I realize my equations themselves might be wrong for the two-body problem, but I'd still like to know why Mathematica complains about this.
How about NDSolve?
d2[t_] = (-x0[t] + x1[t])^2 + (-y0[t] + y1[t])^2 + (-z0[t] +
z1[t])^2; sol = {x0, y0, z0, x1, y1, z1} /.
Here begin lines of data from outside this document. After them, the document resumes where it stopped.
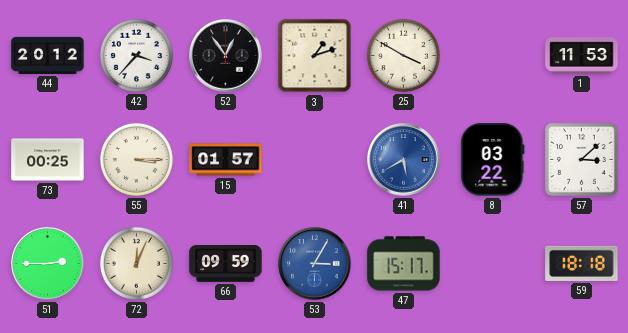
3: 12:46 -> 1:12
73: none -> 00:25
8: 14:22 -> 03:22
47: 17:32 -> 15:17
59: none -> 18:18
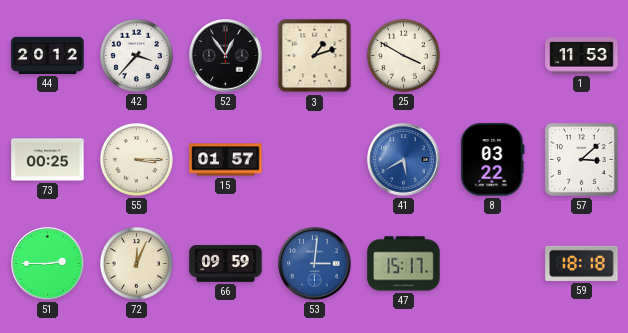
53: 3:05 -> 3:01
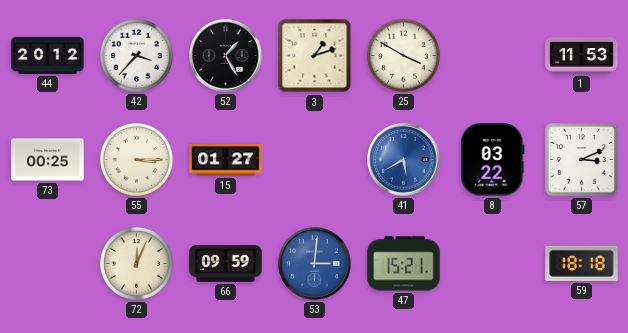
52: 12:54 -> 1:25
15: 01:57 -> 01:27
57: 3:08 -> 3:11
51: 2:45 -> none
47: 15:17 -> 15:21
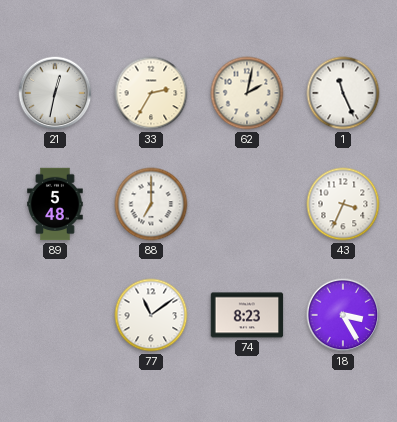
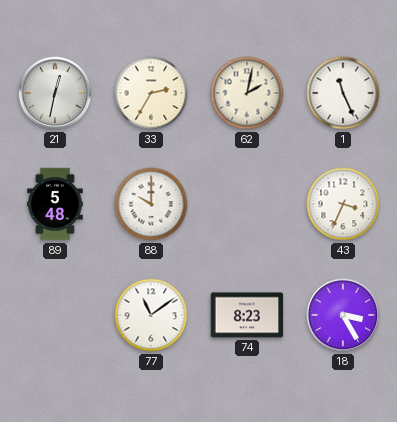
88: 7:00 -> 10:00
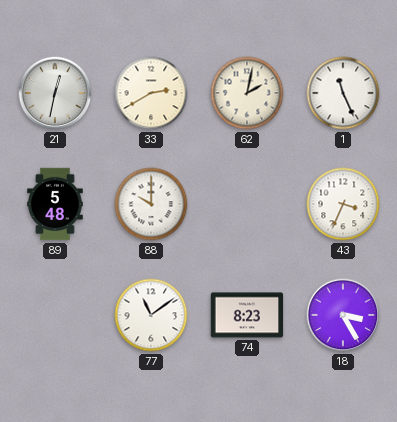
33: 2:35 -> 2:40
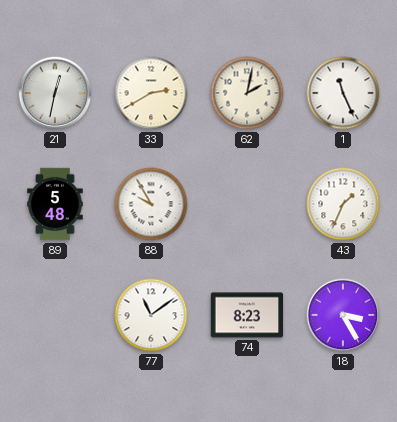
88: 10:00 -> 9:55
43: 3:34 -> 1:34
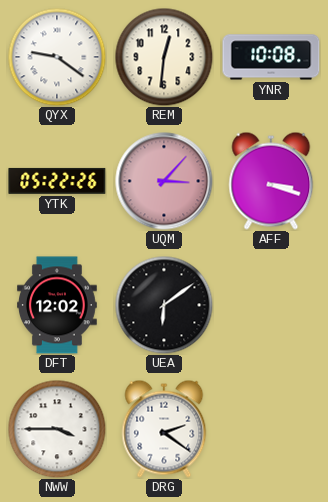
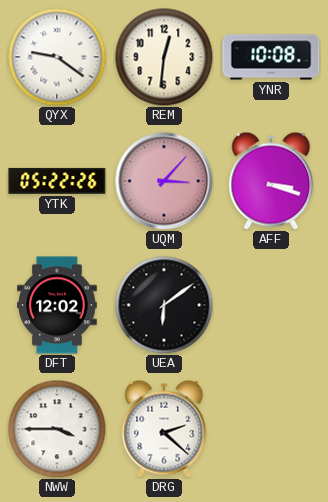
DRG: 2:21 -> 2:22
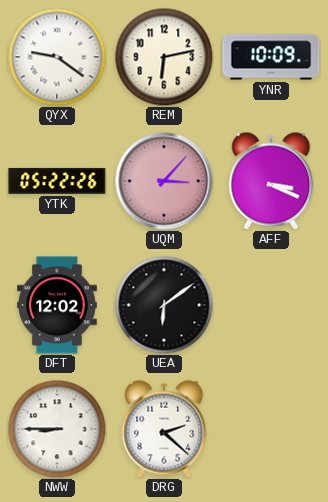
REM: 12:31 -> 6:13
YNR: 10:08 -> 10:09
AFF: 3:18 -> 3:19
NWW: 3:45 -> 8:45
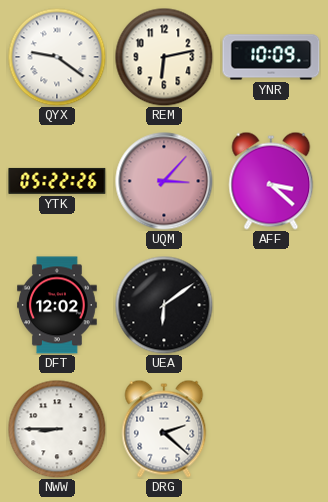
AFF: 3:19 -> 3:22
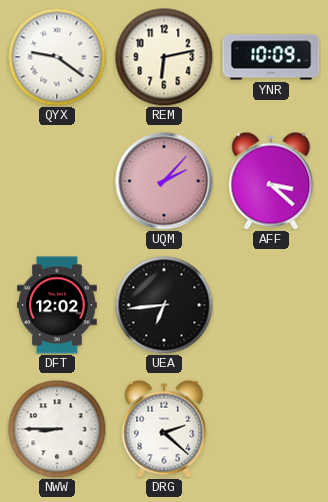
YTK: 05:22 -> none
UQM: 3:07 -> 2:07
UEA: 6:09 -> 6:44
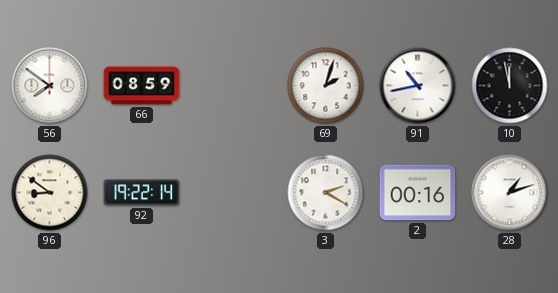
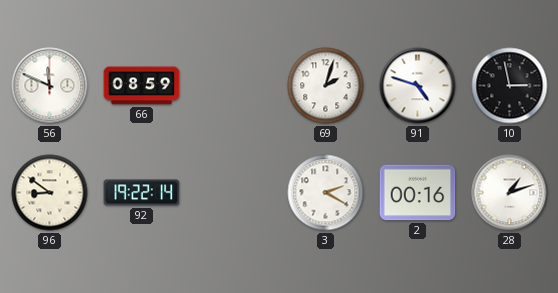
56: 7:51 -> 11:49
91: 10:43 -> 4:48
10: 11:58 -> 2:58
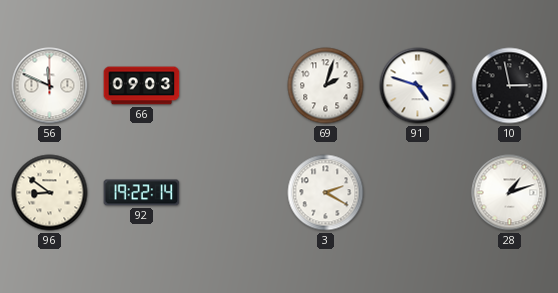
66: 08:59 -> 09:03
2: 00:16 -> none
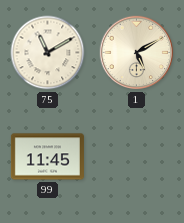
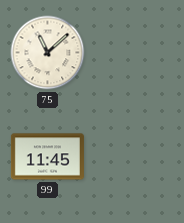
75: 11:10 -> 11:08
1: 5:10 -> none
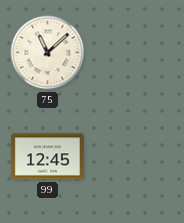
99: 11:45 -> 12:45
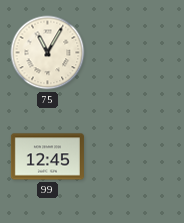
75: 11:08 -> 11:05
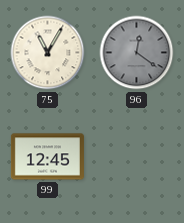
96: none -> 12:21
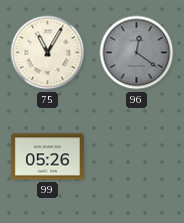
99: 12:45 -> 05:26
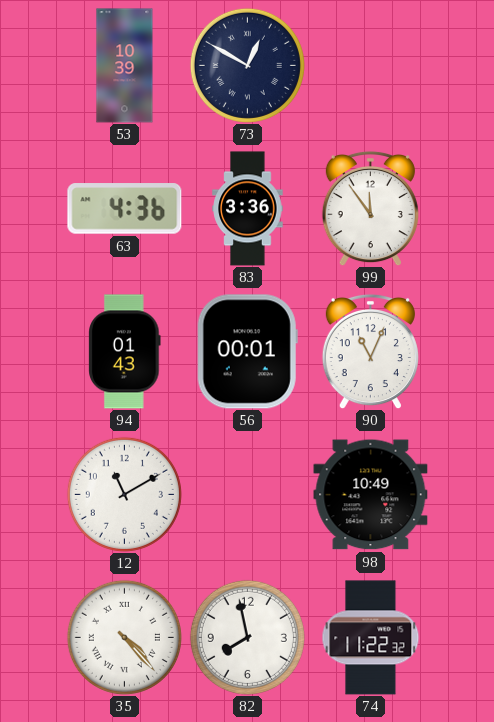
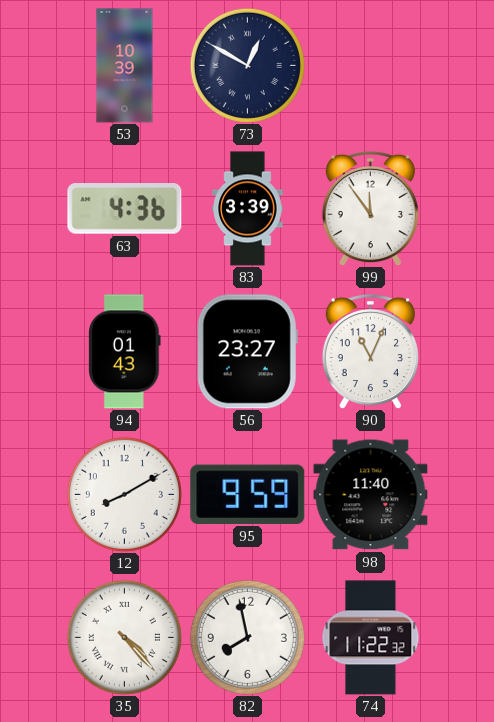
83: 3:36 -> 3:39
56: 00:01 -> 23:27
12: 11:10 -> 8:10
95: none -> 9:59
98: 10:49 -> 11:40
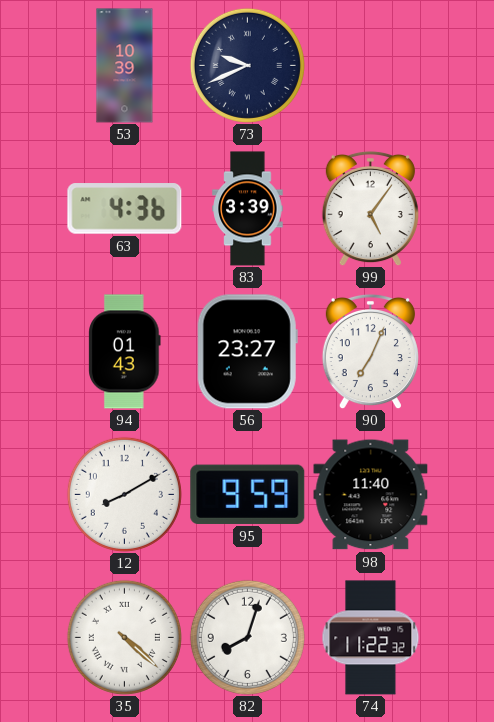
73: 12:50 -> 9:41
99: 11:54 -> 5:06
90: 11:04 -> 7:04
35: 4:23 -> 4:22
82: 7:58 -> 8:03
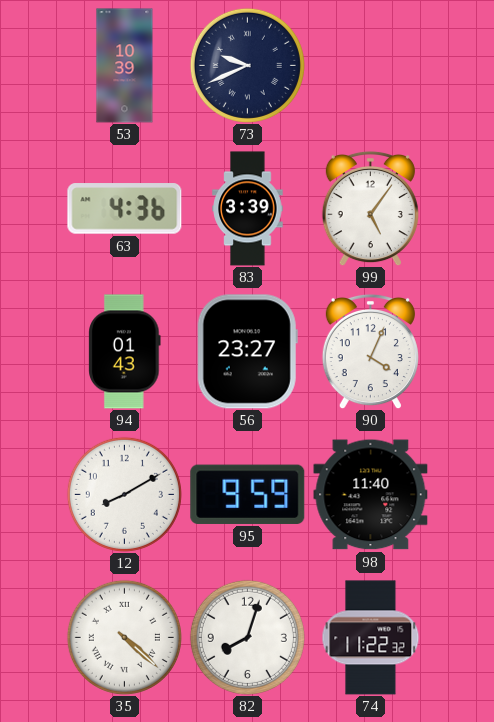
90: 7:04 -> 4:04
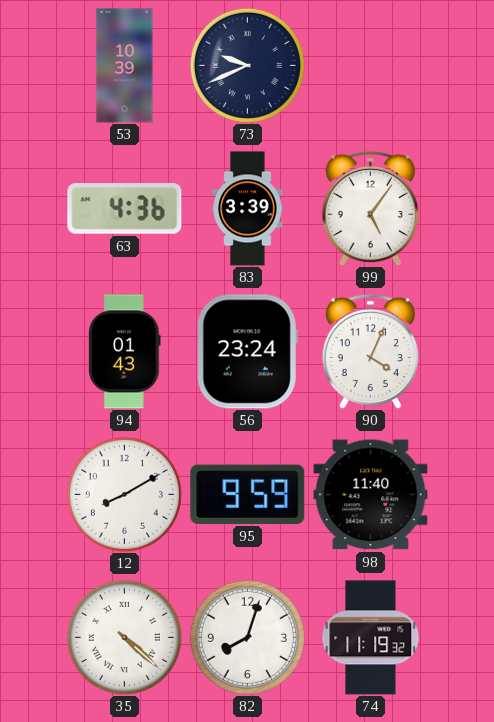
56: 23:27 -> 23:24
74: 11:22 -> 11:19
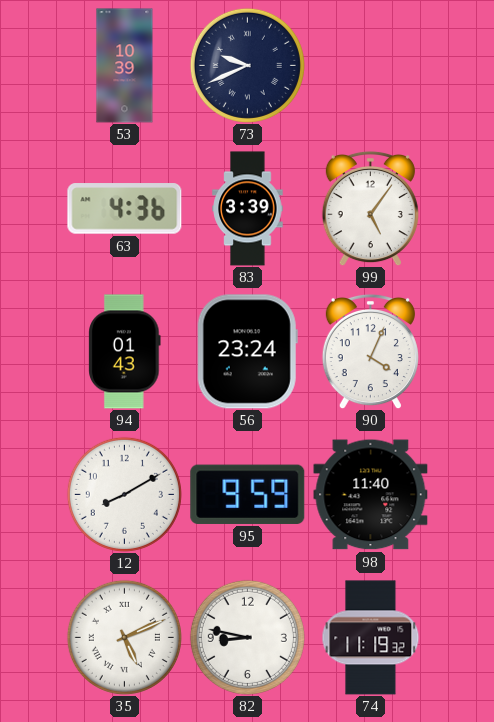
35: 4:22 -> 5:11
82: 8:03 -> 8:47
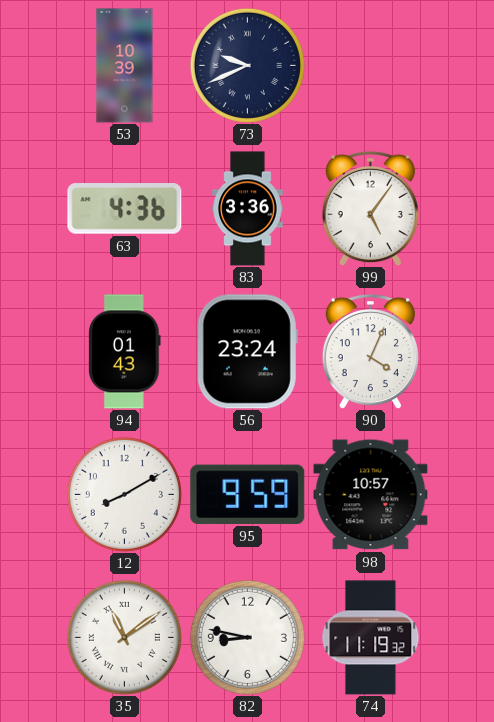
83: 3:39 -> 3:36
98: 11:40 -> 10:57
35: 5:11 -> 11:09
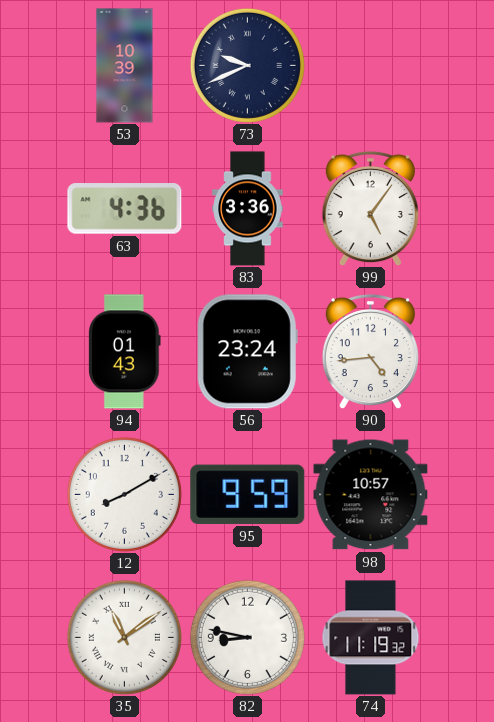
90: 4:04 -> 4:44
NDSolve[{x0''[t] == (-x0[t] + x1[t])/d2[t],
y0''[t] == (-y0[t] + y1[t])/d2[t],
z0''[t] == (-z0[t] + z1[t])/d2[t], x1''[t] == -x0''[t],
y1''[t] == -y0''[t], z1''[t] == -z0''[t], x0[0] == 0, y0[0] == 0,
z0[0] == 0, x1[0] == 1, y1[0] == 0, z1[0] == 0, x0'[0] == -0.5,
y0'[0] == 1, z0'[0] == 0.5, x1'[0] == 0.5, y1'[0] == -1,
z1'[0] == -0.5}, {x0, y0, z0, x1, y1, z1}, {t, 0, 120}][[1]]
r = 3;
Animate[
Graphics3D[
{
PointSize -> 0.05,
Point[{sol[[1]][t], sol[[2]][t], sol[[3]][t]}],
Point[{sol[[4]][t], sol[[5]][t], sol[[6]][t]}],
Red,
Line[Table[{sol[[1]][t1], sol[[2]][t1], sol[[3]][t1]}, {t1, 0, t, 0.1}]],
Green,
Line[Table[{sol[[4]][t1], sol[[5]][t1], sol[[6]][t1]}, {t1, 0, t, 0.1}]]
},
PlotRange -> {{-r, r}, {-r, r}, {-r, r}}
], {t, 0, 120}, AnimationRate -> 4
]
I'm suprised no one else noticed that everyone wrote the equations of motion incorrectly, which is apparent from the plot, because bounded orbits in the gravitational potential of two bodies are always closed (Bertrand's theorem). The correct equations of motion are
{x0''[t] == (-x0[t] + x1[t])/d2[t]^(3/2),
y0''[t] == (-y0[t] + y1[t])/d2[t]^(3/2),
x1''[t] == -x0''[t],
y1''[t] == -y0''[t]}
with
d2[t_]:= (x1[t]-x0[t])^2 + (y1[t]-y0[t])^2
since the motion is planar for central force fields. Also, one must set the initial conditions appropriately, otherwise the centre of mass moves and the orbits are no longer conical sections.